### Exercise details
Turn every line of the records below into a numbered list. Skip blank lines and leave the pictures out.

### Entries provided
▬▬▬▬▬▬
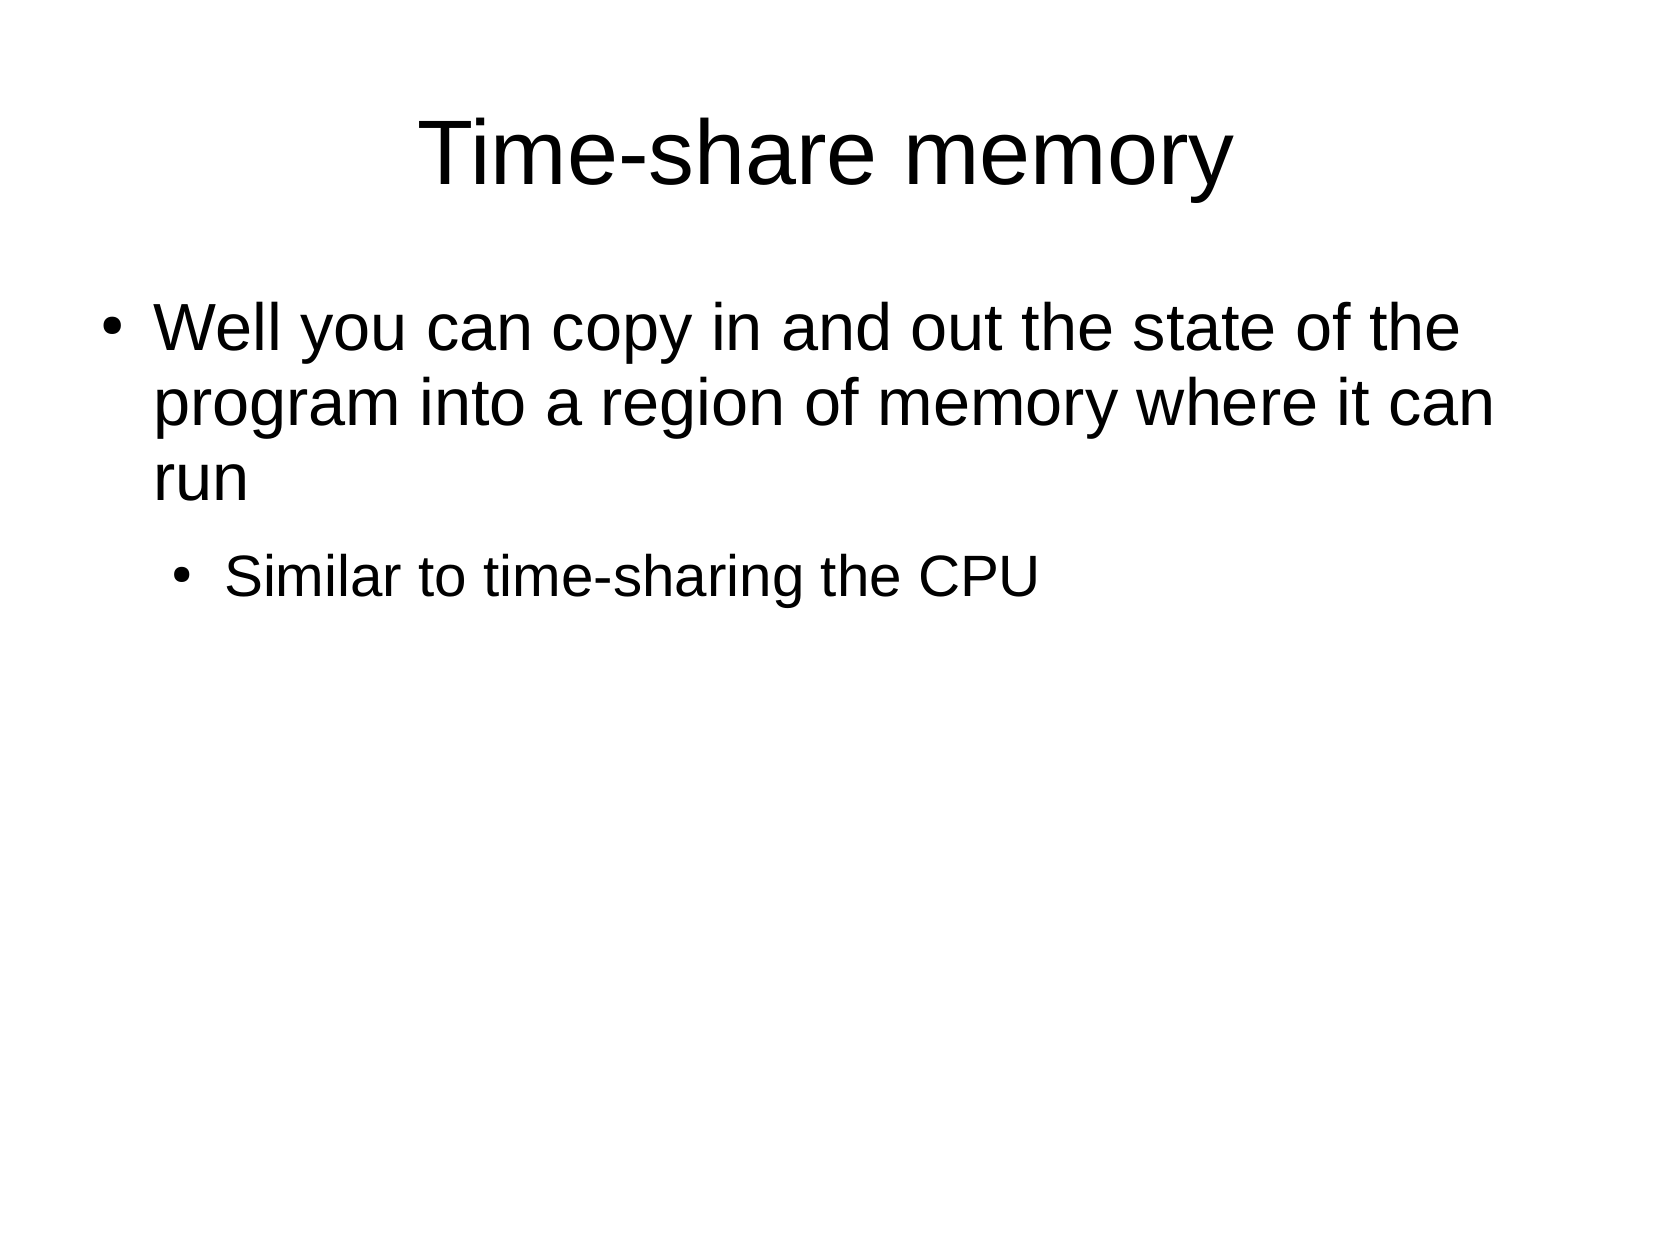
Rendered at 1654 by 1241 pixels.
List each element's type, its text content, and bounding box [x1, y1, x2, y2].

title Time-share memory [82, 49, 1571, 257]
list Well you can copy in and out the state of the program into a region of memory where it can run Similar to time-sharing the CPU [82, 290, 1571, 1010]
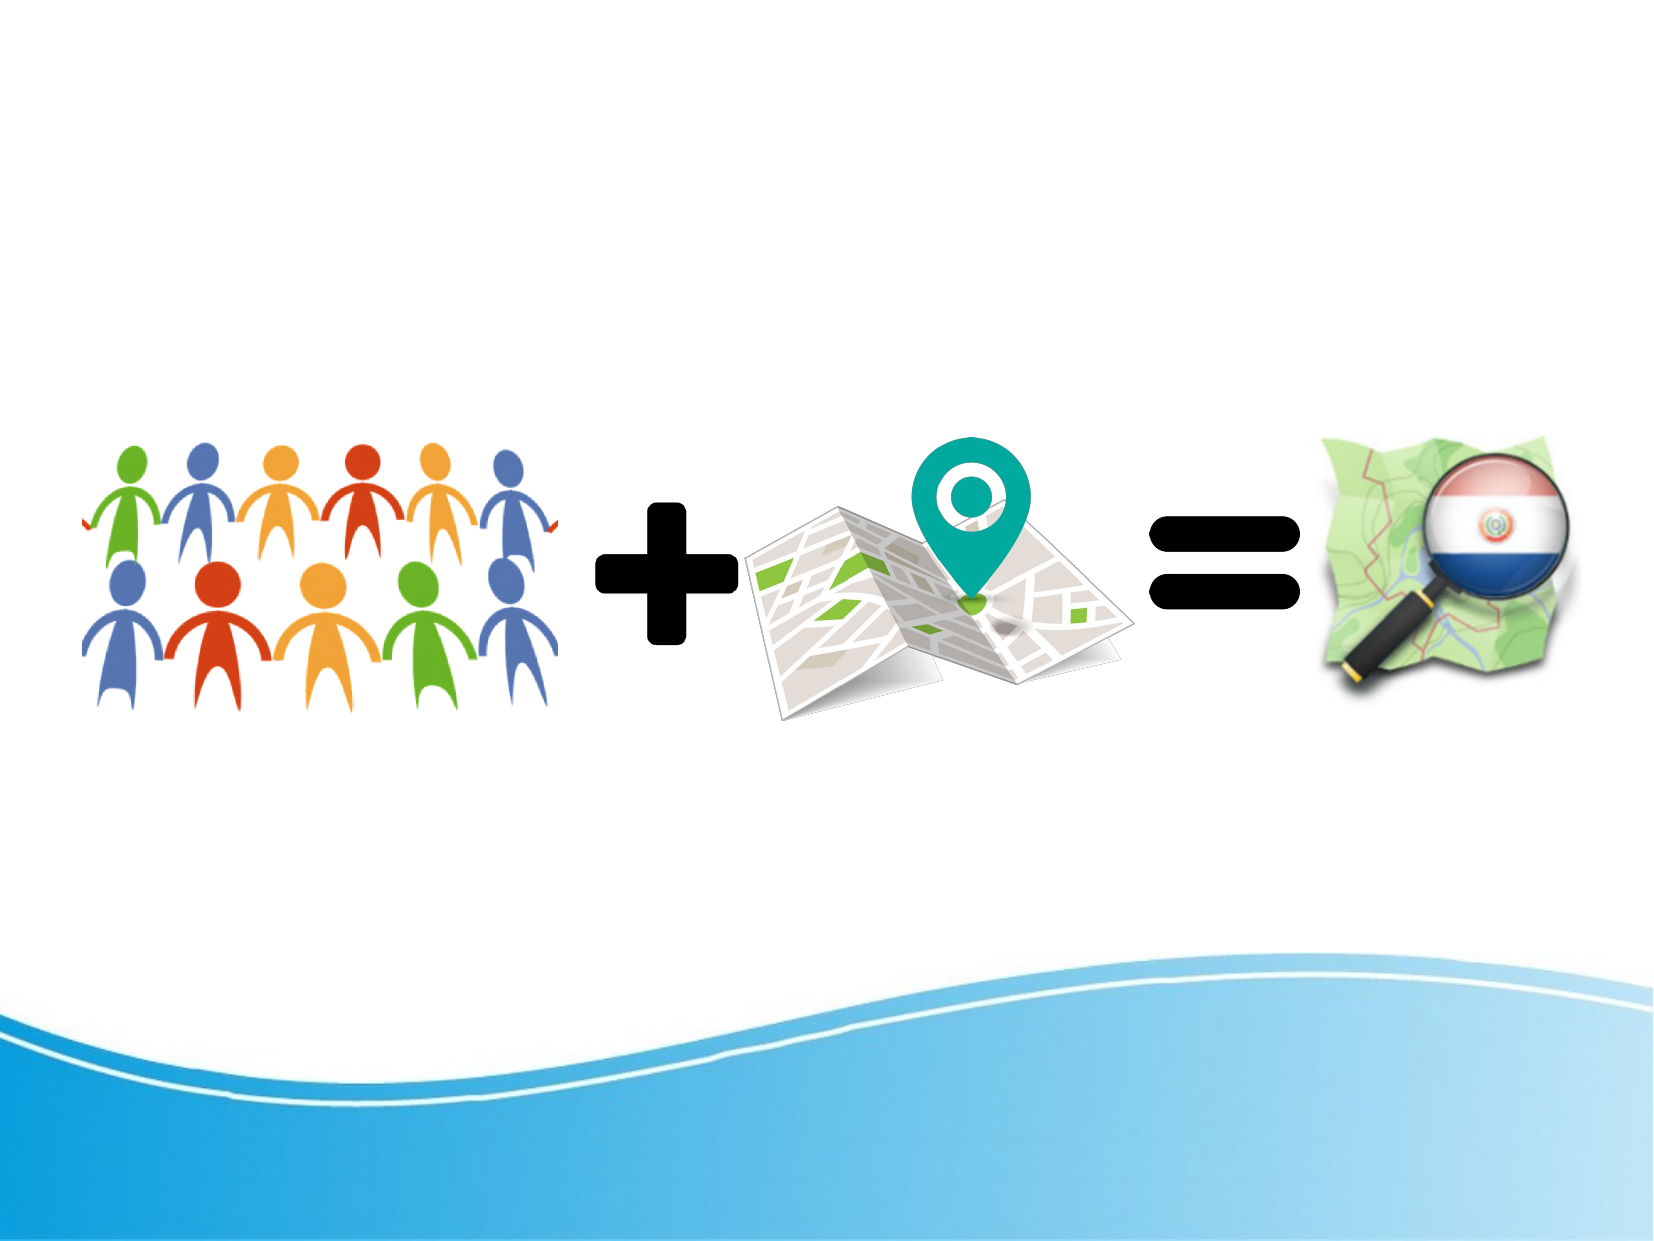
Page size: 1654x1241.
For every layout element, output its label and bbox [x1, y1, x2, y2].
▬▬▬▬▬▬
### Answer
1. Rendered at 1654 by 1241 pixels.
2. List each element's type, its text content, and bounding box [x1, y1, x2, y2].
3. title Time-share memory [82, 49, 1571, 257]
4. list Well you can copy in and out the state of the program into a region of memory where it can run Similar to time-sharing the CPU [82, 290, 1571, 1010]
5. Page size: 1654x1241.
6. For every layout element, output its label and bbox [x1, y1, x2, y2].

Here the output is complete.